Dataset records
* * * * *

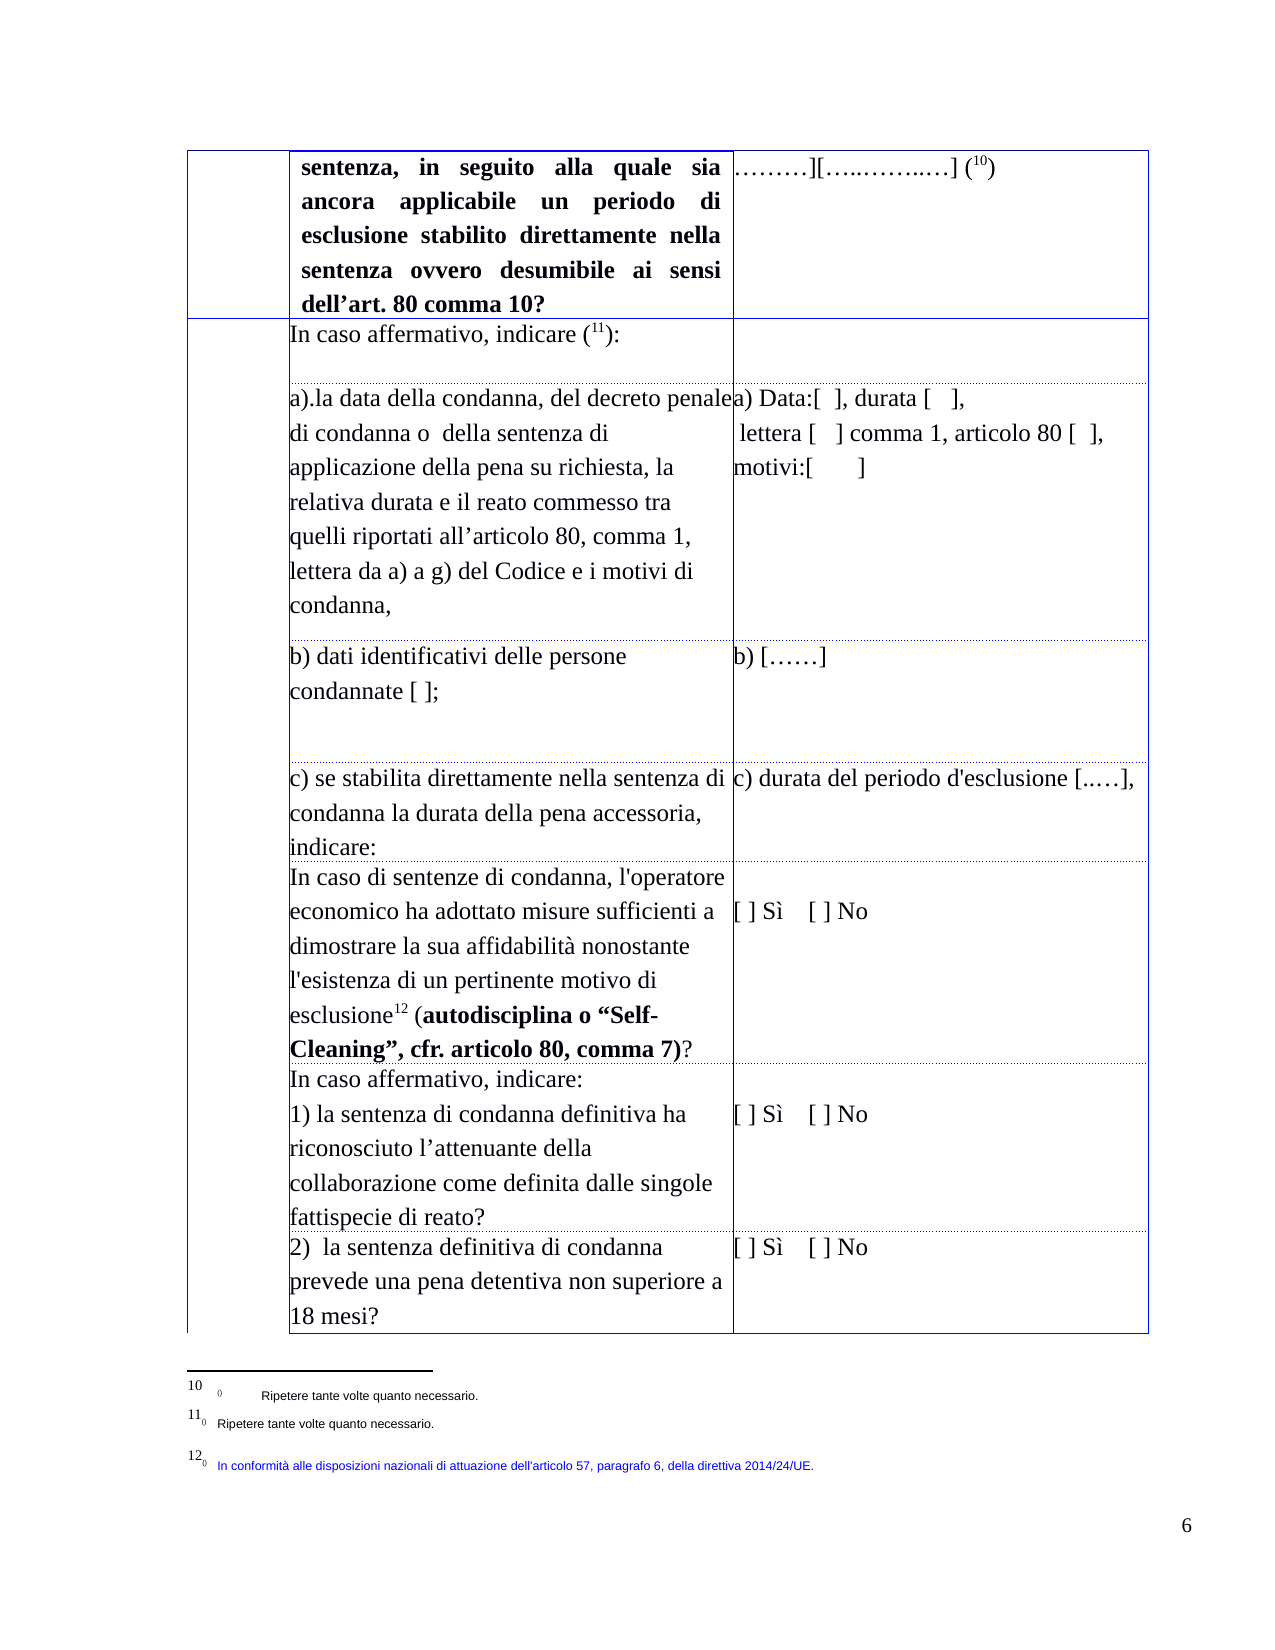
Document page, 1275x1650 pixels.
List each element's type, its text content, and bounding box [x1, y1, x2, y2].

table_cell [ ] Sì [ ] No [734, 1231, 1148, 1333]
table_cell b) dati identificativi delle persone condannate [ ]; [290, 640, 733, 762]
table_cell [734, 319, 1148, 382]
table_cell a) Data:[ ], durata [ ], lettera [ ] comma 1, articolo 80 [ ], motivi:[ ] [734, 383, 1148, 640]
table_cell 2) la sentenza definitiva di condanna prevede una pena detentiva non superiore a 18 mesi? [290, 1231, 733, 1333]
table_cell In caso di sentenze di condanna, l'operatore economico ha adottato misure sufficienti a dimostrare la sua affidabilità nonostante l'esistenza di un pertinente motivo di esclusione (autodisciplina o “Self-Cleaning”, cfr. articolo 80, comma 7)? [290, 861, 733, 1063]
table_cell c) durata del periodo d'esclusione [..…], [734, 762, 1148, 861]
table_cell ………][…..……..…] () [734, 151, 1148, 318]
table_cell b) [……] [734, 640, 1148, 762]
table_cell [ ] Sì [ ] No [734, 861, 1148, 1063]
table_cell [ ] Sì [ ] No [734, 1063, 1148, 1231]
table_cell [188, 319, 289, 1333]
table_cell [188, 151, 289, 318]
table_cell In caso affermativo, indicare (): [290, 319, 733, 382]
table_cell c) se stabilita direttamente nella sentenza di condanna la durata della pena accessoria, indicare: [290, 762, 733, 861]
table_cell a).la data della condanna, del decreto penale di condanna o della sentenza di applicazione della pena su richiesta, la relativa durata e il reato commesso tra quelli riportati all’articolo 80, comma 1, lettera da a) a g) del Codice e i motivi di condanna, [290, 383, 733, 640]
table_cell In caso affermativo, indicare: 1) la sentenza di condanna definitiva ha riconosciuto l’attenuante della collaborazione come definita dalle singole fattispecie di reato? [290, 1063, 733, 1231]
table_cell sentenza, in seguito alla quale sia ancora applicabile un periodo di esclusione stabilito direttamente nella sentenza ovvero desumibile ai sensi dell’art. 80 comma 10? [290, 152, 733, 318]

* * * * *

Exercise task
Set down the records from their very beginning through the line that contains "List each element's", both ends included, reproducing each line without any change and omitting the pictures.

Answer to this task
Document page, 1275x1650 pixels.
List each element's type, its text content, and bounding box [x1, y1, x2, y2].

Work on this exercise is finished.